Tajuk: Perlu Tindakan Tegas Bagi Penyebar Info Hoaks Soal Corona 

***
Tajuk: Perlu Tindakan Tegas Bagi Penyebar Info Hoaks Soal Corona 

Di tengah upaya pemerintah dan masyarakat memerangi virus corona atau Covid-19, ternyata masih ada orang-orang biadab yang tega menyebarkan informasi bohong dan menyesatkan. Perbuatan para penyebar hoaks virus corona membuat resah masyarakat.

Hingga Polri melakukan langkah cepat dan kembali menangkap pelaku penyebaran berita bohong atau hoaks terkait virus corona atau Covid-19. Jumlah tersangka penyebaran hoaks Covid-19 itu bertambah dari sebelumnya 22 menjadi 30 tersangka.

Kepala Bagian Penerangan Umum Mabes Polri Kombes Asep Adi Saputra mengatakan, delapan orang ditangkap dalam waktu satu hari karena terbukti menyebarkan hoaks Covid-19.

Asep menyatakan, tim Siber Polri terus melakukan pengetatan patroli siber untuk mencegah maraknya penyebaran hoaks terkait Covid-19.
Tim Siber Polri juga terus memberikan literasi digital agar masyarakat tidai mudah mempercayai hoaks.
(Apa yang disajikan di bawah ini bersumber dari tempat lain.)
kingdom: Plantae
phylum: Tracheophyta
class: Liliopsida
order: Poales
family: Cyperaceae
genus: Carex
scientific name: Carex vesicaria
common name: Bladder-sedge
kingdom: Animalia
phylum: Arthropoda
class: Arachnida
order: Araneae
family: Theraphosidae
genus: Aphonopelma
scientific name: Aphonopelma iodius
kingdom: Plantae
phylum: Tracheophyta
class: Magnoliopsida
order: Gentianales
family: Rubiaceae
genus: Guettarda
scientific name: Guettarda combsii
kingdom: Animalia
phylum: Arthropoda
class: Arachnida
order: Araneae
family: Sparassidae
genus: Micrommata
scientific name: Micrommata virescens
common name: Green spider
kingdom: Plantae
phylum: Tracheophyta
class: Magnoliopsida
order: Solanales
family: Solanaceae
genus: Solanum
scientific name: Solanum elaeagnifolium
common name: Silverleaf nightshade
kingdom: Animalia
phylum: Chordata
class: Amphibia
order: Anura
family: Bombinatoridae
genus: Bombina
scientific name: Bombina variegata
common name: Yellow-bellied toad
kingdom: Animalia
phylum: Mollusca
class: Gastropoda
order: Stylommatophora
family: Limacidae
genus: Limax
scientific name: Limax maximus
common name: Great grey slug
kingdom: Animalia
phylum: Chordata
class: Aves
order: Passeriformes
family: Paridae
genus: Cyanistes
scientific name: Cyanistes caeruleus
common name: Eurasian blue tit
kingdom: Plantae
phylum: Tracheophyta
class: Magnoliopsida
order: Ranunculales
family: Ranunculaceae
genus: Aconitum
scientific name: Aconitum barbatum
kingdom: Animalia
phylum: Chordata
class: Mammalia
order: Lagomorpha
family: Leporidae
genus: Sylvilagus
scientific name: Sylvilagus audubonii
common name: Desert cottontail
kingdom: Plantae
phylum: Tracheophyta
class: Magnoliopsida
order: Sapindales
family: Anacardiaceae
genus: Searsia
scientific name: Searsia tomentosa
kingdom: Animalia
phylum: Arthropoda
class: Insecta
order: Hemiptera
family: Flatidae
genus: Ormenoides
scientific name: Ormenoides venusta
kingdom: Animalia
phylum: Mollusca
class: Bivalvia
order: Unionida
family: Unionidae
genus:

Polri, sambung Asep, akan menindak secara tegas para penyebar hoak yang akan mengakibatkan kegaduhan di masyarakat.

Berita hoaks itu di antaranya China ingin belajar agama Islam karena warga Islam bebas dari virus corona.  Ada lagi virus corona menular lewat gigitan nyamuk. Ini hoaks. Faktanya informasi tersebut adalah salah. WHO Western Pasific melalui akun resminya menyatakan bahwa virus corona tidak dapat ditularkan lewat gigitan nyamuk.

Modus berita hoaks yang ditindak di antaranya penyampaian berita bohong mengenai adanya informasi WNA yang terjangkit corona sehingga diimbau masyarakat agar menjauhi WNA itu.

Ada juga penyebaran berita bohong dalam bentuk video yang menceritakan di sebuah rumah sakit ada pasien yang memiliki gejala flu dan pilek. Kemudian disebutkan bahwa pasien itu adalah suspect  atau terduga corona. Padahal sesungguhnya tidak seperti itu.

Berita-berita hoaks seperti tadi kami lakukan penindakan hukum, dijerat dengan Undang-Undang Pidana dan UU ITE karena mereka telah menimbulkan keresahan di masyarakat.

Meski sudah sejumlah pelaku penyebar informasi bohong atau hoaks dan ujaran kebencian ditangkap dan diadili, hoax tetap saja mewarnai ruang publik kita. 

Tak heran jika Ketua Gerakan Suluh Kebangsaan Mahfud MD beberapa waktu lalu menyebut pembuat hoaks yang belakangan marak beredar melalui media sosial adalah setan, atau "anaknya iblis".

Kita mengajak semua pihak untuk menggunakan medsos dengan bijak dan untuk kepentingan-kepentingan yang positif. Kita juga mengajak pers tidak menyebar hoaks, karena itu bukan nilai-nilai Islami, bukan tata nilai ke-Indonesia-an, karena tata nilai kita adalah budi pekerti yang baik, nilai-nilai sopan santun.
 
Masyarakat harus tidak turut serta menyebarkan informasi tanpa ada klarifikasi dan verifikasi. Jika berita yang disebarkan itu hoaks, maka masyarakat bisa dikenakan pidana penjara maksimal selama 10 tahun. 

Majelis Ulama Indonesia (MUI) meluncurkan fatwa hukum dan pedoman dalam beraktivitas di media sosial (medsos) atau muamalah medsos.  Fatwa tersebut diantaranya menyatakan haram bagi setiap Muslim dalam beraktifitas di media sosial melakukan ghibah (menggunjing), fitnah (menyebarkan informasi bohong tentang seseorang atau tanpa berdasarkan kebenaran), adu domba (namimah) dan penyebaran permusuhan.

Mulai saat ini masyarakat harus melawan hoaks yang marak di berbagai media sosial karena hal tersebut merupakan salah satu ancaman terhadap keamanan dan ketertiban masyarakat.